Americans don’t like to talk about failure. It undermines our dignity and our self esteem. With everyone scrambling to be successful, why should we spend time talking about failure?
Experts say we can’t get ahead without experiencing bumps along the way – and that the better we know how to navigate those bumps, the better off we’ll be.
Consider that some of the biggest brands in business are rife with failure:
- Most start-ups, even those from successful entrepreneurs, flame out spectacularly.
- Bombs in Hollywood – and from some of the biggest stars on the planet – are legendary. (Disney’s “Lone Ranger” last year starred Johnny Depp, cost $250 million to make, and lost roughly $100 million.)
- Most professional money managers “underperform broad market indexes like the S&P 500” once fees are accounted for, says journalist and Bloomberg View columnist Megan McArdle in a new book, The Up Side of Down: Why Failing Well Is the Key to Success.
The problem is that so many people fear failure at work and aim to avoid it because it feels lousy – then never take the risks necessary for professional success.
“The upper middle class obsesses about sterling education credentials,” says McArdle. “Children are practically encased in bubble wrap before ever stepping foot outside. And if something does go wrong, God forbid, we start looking for someone to sue.”
Taking chances and risking failure is often the only way. “We’re the descendants of failures who fled to these shores from their creditors, their failed farms, their disastrous love affairs. If things didn’t work out in New York, we picked up and moved to North Dakota,” says McArdle. “Along the way, we built the biggest, richest country in the world.”
All of this has practical applications for today’s American workers in a challenging economy:
TFT: Why are so many people afraid to admit failure?
Megan McArdle (MM): We have powerful instincts urging us to wish it away. There’s a paradox here: Failure should feel bad, because if it doesn’t feel bad we won’t stop doing whatever wasn’t working. But once we’ve experienced failure, we can understand what it’s like for things to go wrong – and can learn from that.
Years ago, when I had a heavy student debt load after getting out of [the University of Chicago] business school, I realized I had to tell people I couldn’t afford to eat dinner out with them – I couldn’t do what everyone else was doing. I didn’t have the money. I couldn’t pretend any longer. I had to practice saying, ‘I can’t do this,’ and once I did that a few times, it got easier.
Instead of hiding from failure or covering it up, it’s much better if we say outright, ‘I didn’t know what I was doing. I didn’t do it right – but I’ve learned, and next time, I’ll do better.’ That’s freeing.
TFT: You say we should actually give ourselves ‘permission to suck.’ Isn’t that going a bit far?
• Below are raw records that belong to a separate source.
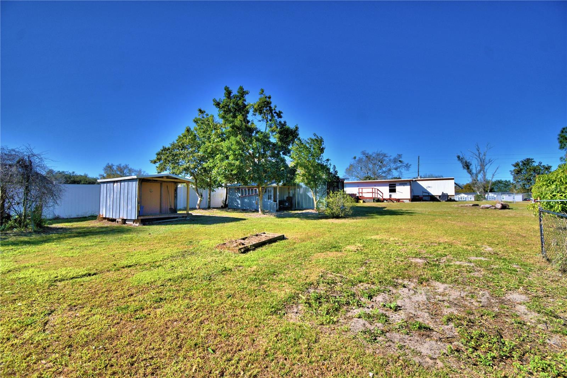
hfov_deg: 100.4
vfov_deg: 77.3
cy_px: 189
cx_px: 284
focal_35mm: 15
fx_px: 236
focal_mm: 10
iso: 100
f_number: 4.5
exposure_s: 1/1600
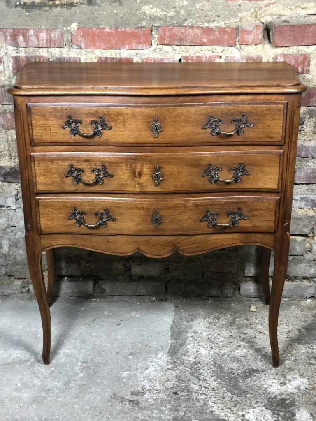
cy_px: 210
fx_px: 633
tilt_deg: -22.4
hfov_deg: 28.0
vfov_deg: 36.8
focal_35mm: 52
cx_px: 158
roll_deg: -0.1
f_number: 2.4
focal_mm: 6
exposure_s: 1/25
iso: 160
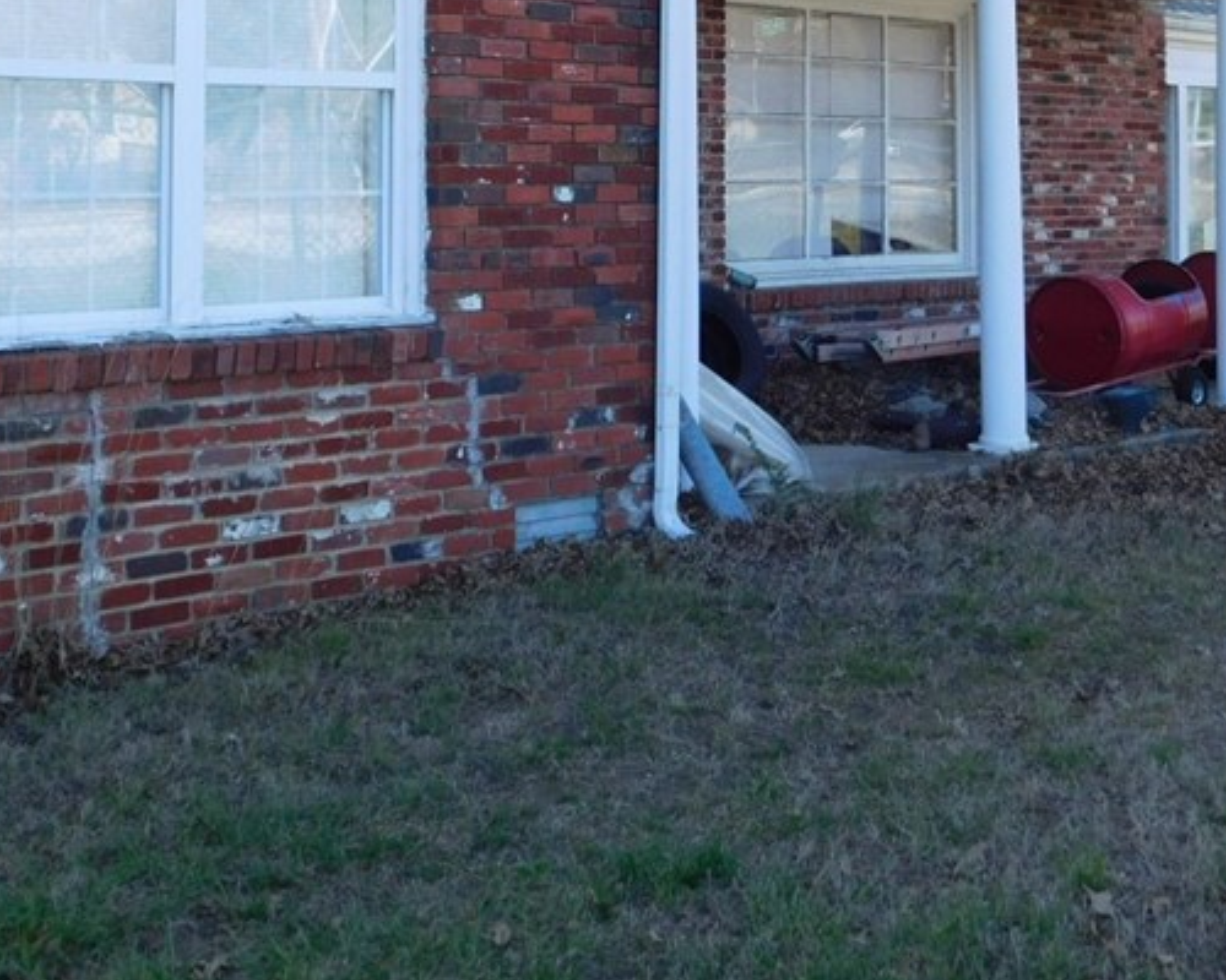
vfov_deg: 26.1
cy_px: 59
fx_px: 2032
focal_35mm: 56
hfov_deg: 33.5
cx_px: 714
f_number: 3.2
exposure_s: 1/320
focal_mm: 4.9
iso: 125
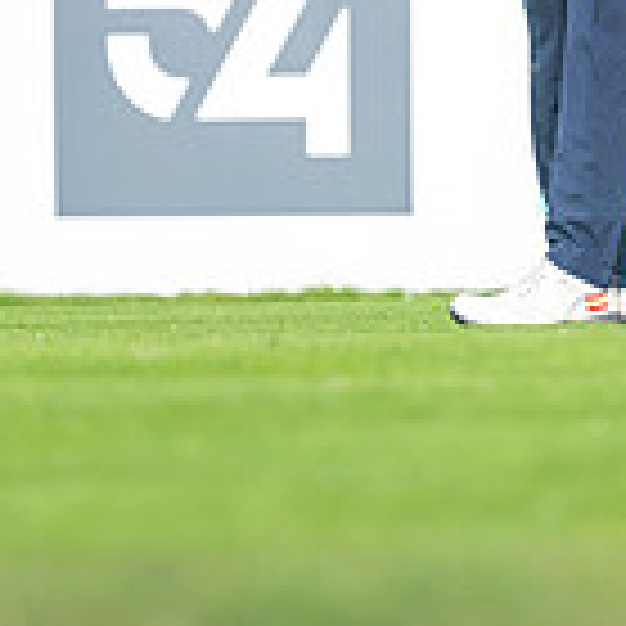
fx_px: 16900
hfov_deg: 2.1
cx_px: 342
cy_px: -311
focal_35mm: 826
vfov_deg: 2.1
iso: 400
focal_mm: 300
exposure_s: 1/1600
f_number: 5
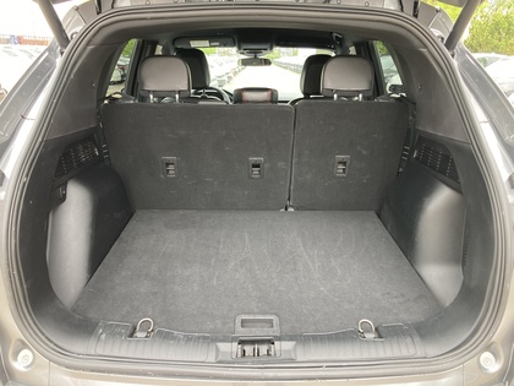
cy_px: 193
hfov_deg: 63.4
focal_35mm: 28
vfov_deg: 49.7
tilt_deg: -18.1
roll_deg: -2.7
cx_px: 257
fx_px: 416
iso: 80
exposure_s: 1/121
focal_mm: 3.99
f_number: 1.8
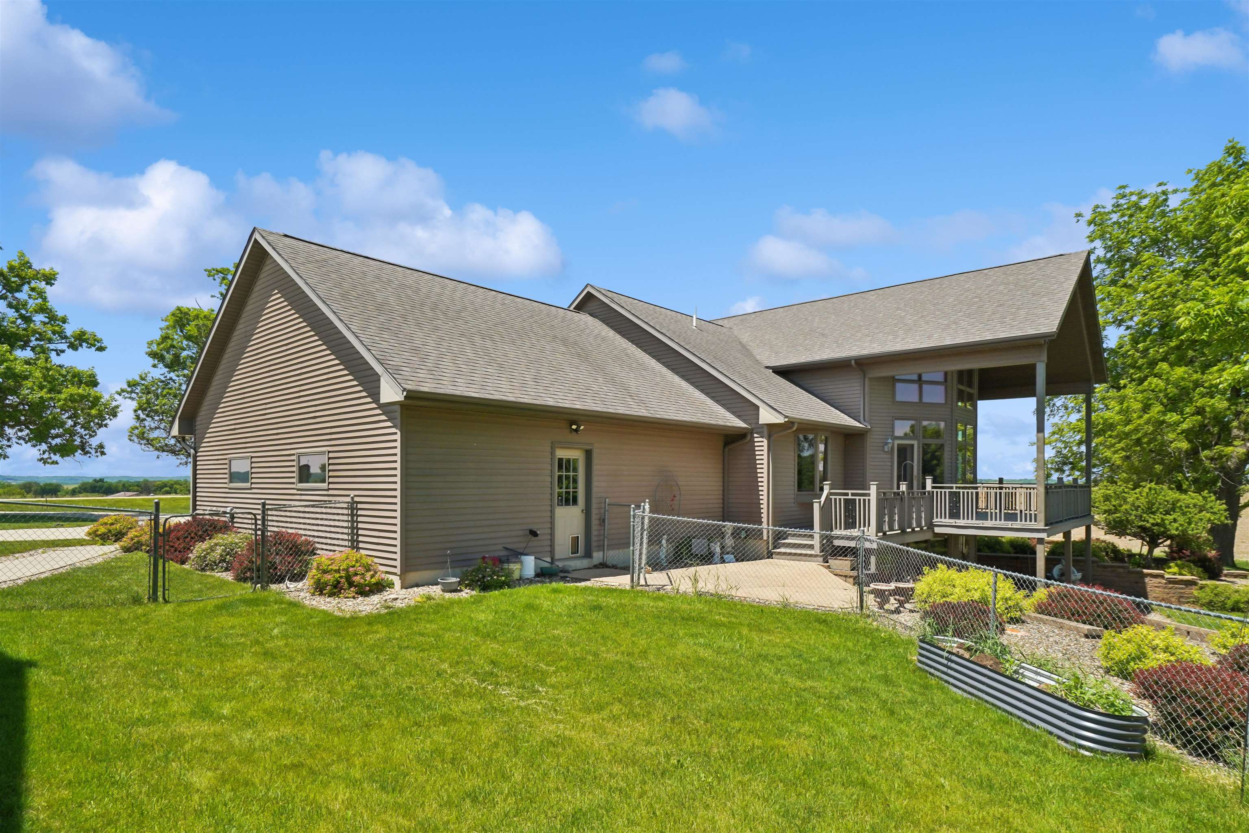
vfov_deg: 67.4
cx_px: 624
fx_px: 624
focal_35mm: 18
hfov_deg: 90.0
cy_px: 416
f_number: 9
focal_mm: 18
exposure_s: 1/800
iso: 400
MM: People get terrified of finding out they’re not up to the task, that others around them are smarter, better, more talented. So they procrastinate or don’t try at all. I’m saying, View failure as a normal part of growth – not as a referendum on how worthwhile we are.
That applies to the job search. I hear from a lot of unemployed young people who say, ‘I can’t find a decent job – I’m living with my parents and I’m miserable.’ I say, ‘Get out and do something.’
Sure, it’s important to be strategic, to have a plan. But your plan probably won’t survive contact with reality. Unless you’re a prodigy or in a highly specialized field where the path is laid out, new graduates don’t always know what they’re good at out of the gate or where their talents and skills can be applied.
I say: ‘Leave the house, volunteer, learn something new – be active and not passive.’ Each time you’re creating an opportunity for something to happen, which could change your path. If Plan A doesn’t work – maybe Plan H will. Those who consistently keep moving, who keep taking steps forward, are the ones who get ahead in life.
TFT: Millennials need a ton of confidence to know that this is the right thing to do – there’s no roadmap here.
MM: If you’re not taking calculated risks in your life, you aren’t creating new opportunities. If you’re not taking calculated risks in your current job, you aren’t creating value for your company, which could boost profits and help you earn a promotion. It’s dangerous to have a career in which you haven’t ever failed, because when the big failure comes – and it will – you need to know how to handle it.
It’s important to be able to say to an employer: ‘This is where I went wrong. This is what I learned, and I couldn’t have learned it otherwise.’ We are better workers for doing that.
TFT: It takes guts.
MM: Yes, but if you can pick yourself up and try again – that’s when you may get the big win. Entrepreneurs and others who succeed, whether on the first attempt or the eighth, are responsible for the dynamism of our economy.